Three years, one decree
Morocco passed Law 82-21 on electricity autoproduction in 2023. The law promised a straightforward deal: businesses and individuals could generate their own power, mostly from solar and wind, and sell surplus to the national grid.
Then nothing happened. The implementing decree sat in committee for three years.
On October 23, 2025, the Government Council finally adopted Decree No. 2.25.100. It was published in the official gazette this month and enters into force on June 9, 2026.
For a country that imports roughly 80% of its energy and saw electricity imports surge 26.4% through November 2025 (ONEE data), this matters.
What the decree allows
The framework creates three tracks depending on installation size:
Declaration covers small, off-grid installations. A business puts solar panels on its roof, uses the power, and that is it. Minimal paperwork.
Grid-connection approval covers medium-scale installations that connect to the distribution network.
Authorization is required for anything connected to medium- or high-voltage networks. These are the industrial-scale projects that could meaningfully shift Morocco's energy mix.
Self-producers can sell surplus electricity back to the grid, but only up to 20% of their annual production. ANRE set the buyback tariff at 21 centimes per kWh during peak hours and 18 centimes during off-peak. The network usage fee for medium-voltage distribution is 6.07 centimes per kWh.
Why the 20% cap is a problem
Many industry stakeholders argue the 20% surplus limit makes large projects financially unviable. If a factory installs a solar array sized for peak demand, it will overproduce during low-demand hours. Capping grid sales at 20% means that excess power gets wasted.
The government was expected to review Decree No. 2.25.01, which could raise or remove this threshold. That review has been postponed. Two other regulations remain in development: an energy storage framework and a curtailment mechanism for managing supply-demand mismatches.
Until all three pieces are in place, large-scale autoproduction will stay constrained.
Morocco's renewable energy gap
Morocco has ambitious targets. The government wants renewables to supply 52% of installed electricity capacity by 2030, a figure recently raised to 56%. That means reaching 10.5 GW from solar (4.7 GW), wind (4.3 GW), and hydropower (1.5 GW).
Current installed capacity tells a different story. Solar sits at roughly 1.6 GW. Wind is at 1.28 GW. Hydropower adds 1.1 GW. Total: about 4 GW, less than 40% of the 2030 target.
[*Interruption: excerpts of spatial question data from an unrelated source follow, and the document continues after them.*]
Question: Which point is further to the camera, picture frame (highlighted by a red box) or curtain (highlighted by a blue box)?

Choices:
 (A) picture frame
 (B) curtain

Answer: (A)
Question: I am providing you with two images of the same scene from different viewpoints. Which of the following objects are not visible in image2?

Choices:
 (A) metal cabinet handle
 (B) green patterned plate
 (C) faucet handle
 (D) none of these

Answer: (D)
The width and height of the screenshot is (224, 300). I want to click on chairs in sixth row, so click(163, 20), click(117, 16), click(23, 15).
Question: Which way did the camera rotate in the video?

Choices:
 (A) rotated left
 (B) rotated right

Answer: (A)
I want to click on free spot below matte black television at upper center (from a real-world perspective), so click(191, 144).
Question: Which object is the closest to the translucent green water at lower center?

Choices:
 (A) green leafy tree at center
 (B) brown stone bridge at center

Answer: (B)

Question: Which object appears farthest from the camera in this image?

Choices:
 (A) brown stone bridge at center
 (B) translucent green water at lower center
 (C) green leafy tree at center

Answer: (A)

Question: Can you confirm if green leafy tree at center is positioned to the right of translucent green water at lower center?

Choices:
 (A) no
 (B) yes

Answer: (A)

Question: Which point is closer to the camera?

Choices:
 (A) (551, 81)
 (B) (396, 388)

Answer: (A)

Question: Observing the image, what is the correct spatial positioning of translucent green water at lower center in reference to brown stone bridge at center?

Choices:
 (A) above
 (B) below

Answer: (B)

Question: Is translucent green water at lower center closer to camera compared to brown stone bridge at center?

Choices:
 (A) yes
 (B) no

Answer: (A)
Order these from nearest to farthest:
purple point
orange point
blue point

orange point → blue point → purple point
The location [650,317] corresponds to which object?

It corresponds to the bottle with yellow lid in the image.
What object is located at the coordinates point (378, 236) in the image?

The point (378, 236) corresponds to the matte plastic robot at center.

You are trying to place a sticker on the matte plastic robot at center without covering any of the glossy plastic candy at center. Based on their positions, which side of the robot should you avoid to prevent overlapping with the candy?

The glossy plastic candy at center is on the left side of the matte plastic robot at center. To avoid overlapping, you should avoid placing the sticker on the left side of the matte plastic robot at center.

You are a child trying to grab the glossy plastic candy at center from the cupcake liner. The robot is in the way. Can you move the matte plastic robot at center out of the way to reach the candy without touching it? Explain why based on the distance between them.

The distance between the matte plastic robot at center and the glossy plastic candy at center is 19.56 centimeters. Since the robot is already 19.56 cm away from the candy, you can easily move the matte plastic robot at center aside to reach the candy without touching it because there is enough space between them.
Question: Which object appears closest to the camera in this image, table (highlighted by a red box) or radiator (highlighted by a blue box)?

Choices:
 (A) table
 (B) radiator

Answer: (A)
ANRE has approved annual capacity targets of 9.3 GW for wind and solar by 2029 (Enerdata, 2025). But more than two-thirds of Morocco's electricity still comes from fossil fuels, primarily coal.
Autoproduction will not close this gap alone. It can, however, distribute the burden. Every factory running its own solar array is one less megawatt ONEE (the national utility) needs to generate or import.
What this means for investors
The decree signals intent, not completion. Morocco is building the regulatory architecture for decentralized renewable energy, piece by piece. For companies already operating in Morocco, the immediate opportunity is straightforward: install solar, cut energy costs, sell a small surplus.
For energy investors and developers, the real opportunity arrives when the 20% cap is raised and storage regulations land. That timeline remains unclear.
The companies to watch are those already manufacturing solar panels and inverters in Morocco's industrial zones, particularly around Tangier and Kenitra, where automotive and aerospace manufacturers face rising energy costs and have the roof space to act.